…задушевно выводил в динамиках глубокий бас Полковника. Плеер, миниатюрную четырехгигабайтную китайскую подделку под «Айпод», Серебров приобрел в прошлом году, удачно сменяв на выделанную волчью шкуру заезжим толкиенистам, устроившим в окрестных лесах какой-то свой шабаш. Тощий длинноволосый паренек, одетый в кольчугу поверх грязной косоворотки, сам того не понимая, за одну ночь привил угрюмому охотнику любовь к музыке. Изначально Серебров собирался толкнуть игрушку кому-нибудь из городских барыг, не слишком жалующих волчьи шкуры, зато ценящих мобильные телефоны и прочий электронный хлам. Но среди мешанины незнакомых и зачастую непонятных песен одна зацепила старого охотника за живое, как рыболовный крючок, вырывающий внутренности глупому окуню. Именно она сейчас играла в ушах Михаила Степановича, тонкой стенкой из гитарного перебора и писклявых клавиш гармони отсекая его от многообразия лесных звуков.
Запутанная тропка внезапно прекратила юлить и вывела охотника к маленькой почти обмелевшей речке, чье имя знали, вероятно, лишь географические карты. Ведущий к ней пологий склон густо порос кустарником и низенькими кривыми березками. Аккуратно привалив рюкзак к стволу самого большого дерева, корневища которого изгибались удачным и крайне удобным для многочасовой засады образом, Серебров неторопливо спустился к воде. Встав на колени, осторожно, чтобы не пораниться, кулаком разломал тонкое ледяное стекло и долго смотрел на свое бородатое отражение. Простое широкое лицо, из тех, что принято называть «русскими», за последнее время с виду совсем не постарело. Даже пучок длинных рыжих волос, стянутых на затылке резинкой, по-прежнему успешно сопротивлялся седине.
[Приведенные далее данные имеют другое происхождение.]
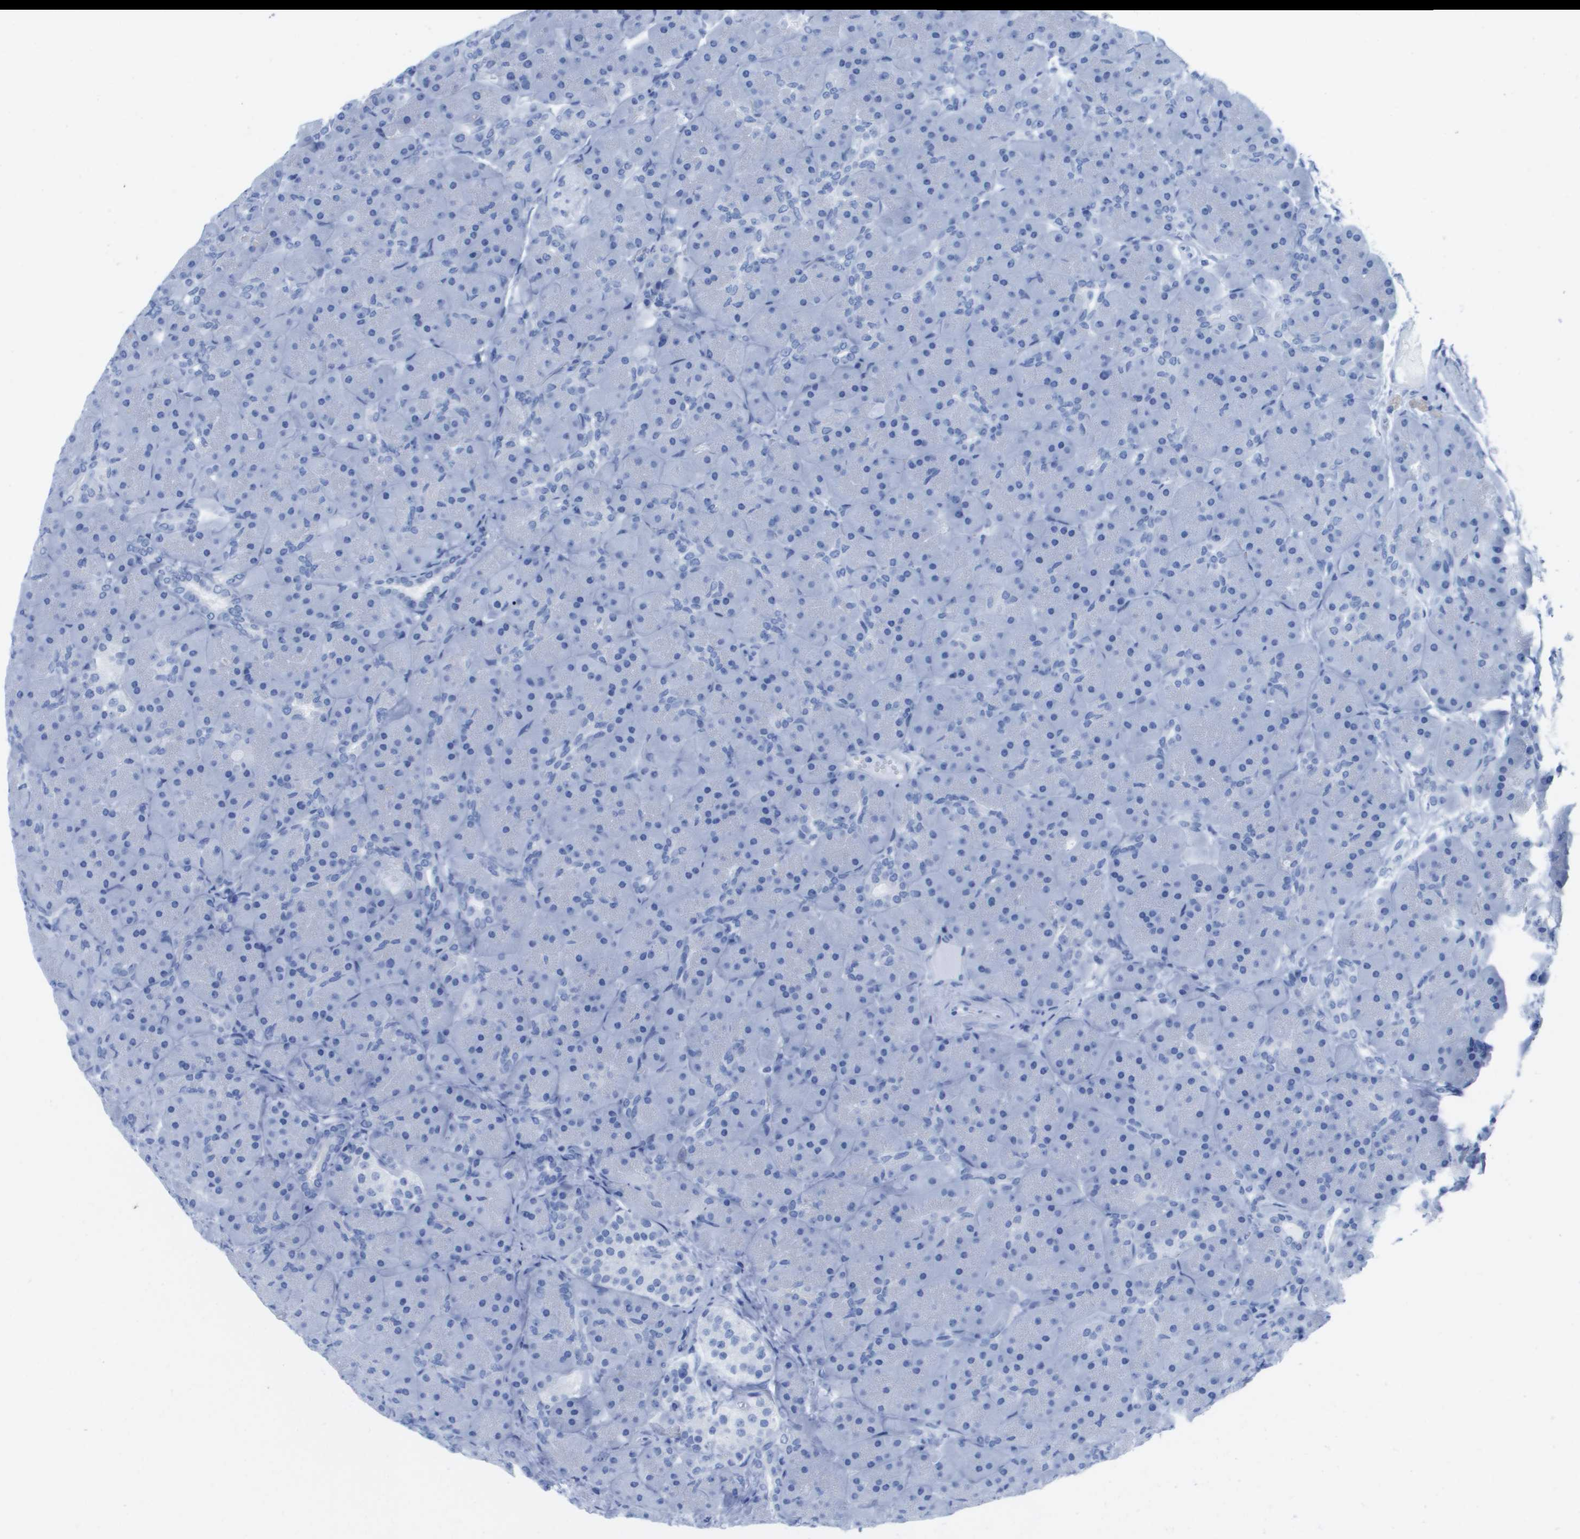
{"staining": {"intensity": "negative", "quantity": "none", "location": "none"}, "tissue": "pancreas", "cell_type": "Exocrine glandular cells", "image_type": "normal", "snomed": [{"axis": "morphology", "description": "Normal tissue, NOS"}, {"axis": "topography", "description": "Pancreas"}], "caption": "Immunohistochemistry (IHC) of normal human pancreas exhibits no expression in exocrine glandular cells. (DAB immunohistochemistry visualized using brightfield microscopy, high magnification).", "gene": "KCNA3", "patient": {"sex": "male", "age": 66}}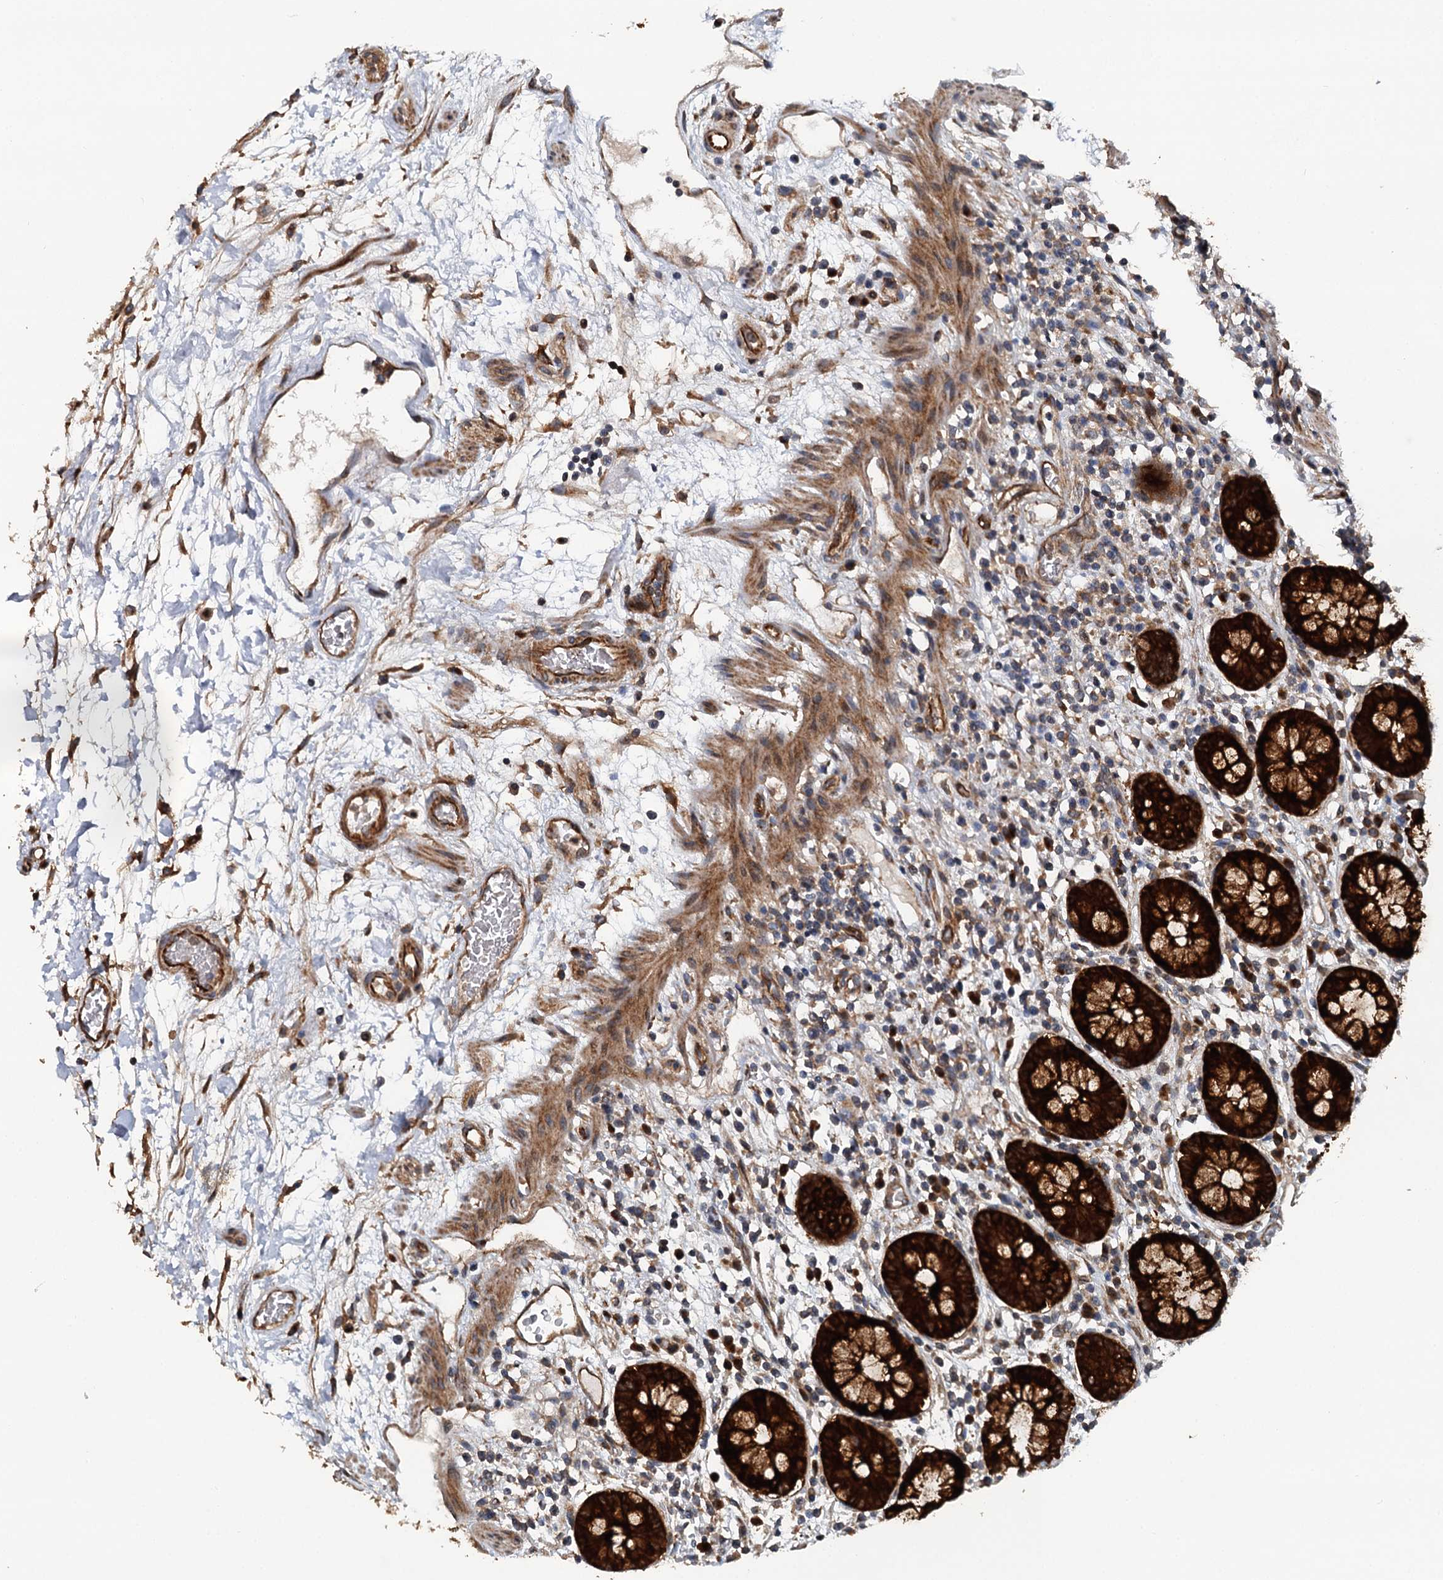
{"staining": {"intensity": "moderate", "quantity": ">75%", "location": "cytoplasmic/membranous"}, "tissue": "colon", "cell_type": "Endothelial cells", "image_type": "normal", "snomed": [{"axis": "morphology", "description": "Normal tissue, NOS"}, {"axis": "topography", "description": "Colon"}], "caption": "High-magnification brightfield microscopy of benign colon stained with DAB (brown) and counterstained with hematoxylin (blue). endothelial cells exhibit moderate cytoplasmic/membranous positivity is appreciated in approximately>75% of cells. (Stains: DAB in brown, nuclei in blue, Microscopy: brightfield microscopy at high magnification).", "gene": "LRRK2", "patient": {"sex": "female", "age": 79}}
Разве что лапки морщин, обосновавшихся возле глаз, тех самых морщин, что придают улыбке добродушную лукавость, стали заметно шире и ветвистее.
Большие грубые ладони зачерпнули ледяной воды и с наслаждением плеснули прямо в лицо, обжигающим холодом подстегнув кровь двигаться быстрее. Серебров с наслаждением потер глаза, отжал бороду и, глядя, как колышется его лицо в чистой воде, прошептал:
– Господи, пронеси… Пусть все хорошо пройдет, Господи…
Этот простенький ритуал в последнее время заменял ему псалмы и молитвы. Не был уверен Михаил Степанович, что право имеет с Богом разговаривать. Но и не разговаривать с Ним совсем тоже не мог и потому перед каждой вылазкой ходил к безымянной речке умываться.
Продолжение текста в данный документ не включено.